URI.open(reddit_url, 'User-Agent' => 'My agent').read

But then I try it with a URL for a specific post:

reddit_url = URI.parse('https://reddit.com/r/PixelArt/comments/lkaiqf/another_watercolour_pixelart_tree.json')

And both Net::HTTP and Open3/curl fail, getting only empty strings. URI.open continues to work, as does opening the URL in a web browser.
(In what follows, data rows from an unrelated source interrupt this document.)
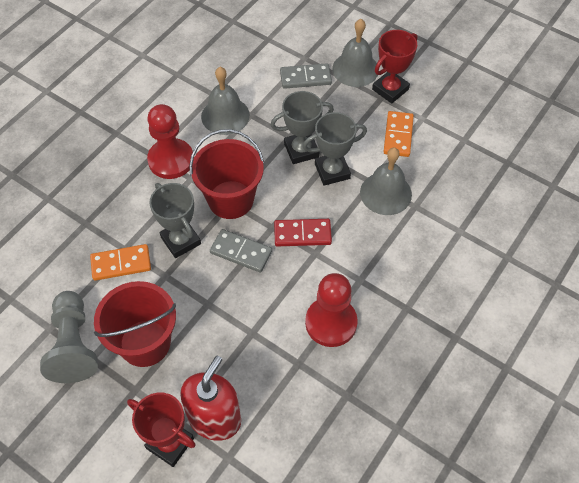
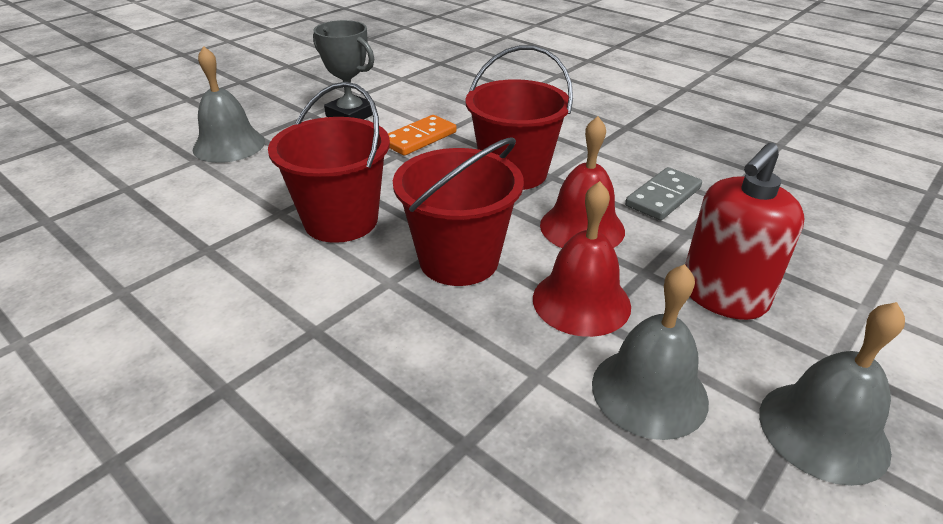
grey domino: [210,229,272,273] [280,63,332,89] = 2 -> [625,167,702,220] = 1
grey pawn: [40,291,98,383] = 1 -> none = 0
grey trophy: [149,183,201,258] [271,91,334,164] [303,112,367,186] = 3 -> [313,20,375,119] = 1
orange domino: [90,244,151,281] [384,111,414,157] = 2 -> [388,115,457,156] = 1
red bell: none = 0 -> [533,181,631,337] [540,116,625,248] = 2
red bucket: [94,281,176,367] [189,129,264,219] = 2 -> [268,82,390,243] [393,137,524,286] [465,45,573,190] = 3
red domino: [274,219,332,246] = 1 -> none = 0
red pawn: [147,104,193,179] [305,273,358,347] = 2 -> none = 0
red trophy: [127,393,196,467] [372,30,417,104] = 2 -> none = 0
Why doesn’t the second request work with two of the solutions? And why does it work with URI.open, when that’s supposed to be “an easy-to-use wrapper for Net::HTTP”? What does it do differently, and how to replicate it with Net::HTTP an curl?


Solution

  • Working with your example, and focussing on Net::HTTP for simplicity, the first example doesn't work as written:

    require 'net/http'
    reddit_url = URI.parse('https://www.reddit.com/r/pixelart/top.json')
    Net::HTTP.get(reddit_url, 'User-Agent' => 'My agent')
    # => Type Error - no implicit conversion of URI::HTTPS into String
    

    Instead I used this as my starting point:

    require 'net/http'
    reddit_url = URI.parse('https://www.reddit.com/r/pixelart/top.json')
    http = Net::HTTP.new(reddit_url.host, reddit_url.port)
    http.use_ssl = true
    result = http.get(reddit_url.request_uri, 'User-Agent' => 'My agent')
    puts result
    # => #<Net::HTTPOK:0x00007fc3ea8e7320>
    puts result.body.size
    # => 167,394
    

    With that working we can try the second URL. Interestingly, I get different results depending on whether I re-use the initial connection or make a new one:

    require 'net/http'
    reddit_url = URI.parse('https://www.reddit.com/r/pixelart/top.json')
    reddit_url_two = URI.parse('https://reddit.com/r/PixelArt/comments/lkaiqf/another_watercolour_pixelart_tree.json')
    
    http = Net::HTTP.new(reddit_url.host, reddit_url.port)
    http.use_ssl = true
    result = http.get(reddit_url.request_uri, 'User-Agent' => 'My agent')
    puts result
    # => #<Net::HTTPOK:0x00007f931a143390>
    puts result.body.size
    # => 174,615
    
    http_two = Net::HTTP.new(reddit_url_two.host, reddit_url_two.port)
    http_two.use_ssl = true
    result_two = http_two.get(reddit_url_two.request_uri, 'User-Agent' => 'My agent')
    puts result_two
    # => #<Net::HTTPMovedPermanently:0x00007f931a148818>
    puts result_two.body.size
    # => 0
    
    result_reusing_connection = http.get(reddit_url_two.request_uri, 'User-Agent' => 'My agent')
    puts result_reusing_connection
    # => #<Net::HTTPOK:0x00007f931a0fb3b0>
    puts result_reusing_connection.body.size
    # => 141,575
    

    So I suspect you're getting a 301 redirect sometimes and that's causing the confusion. There's another question and answer here for how to follow redirects.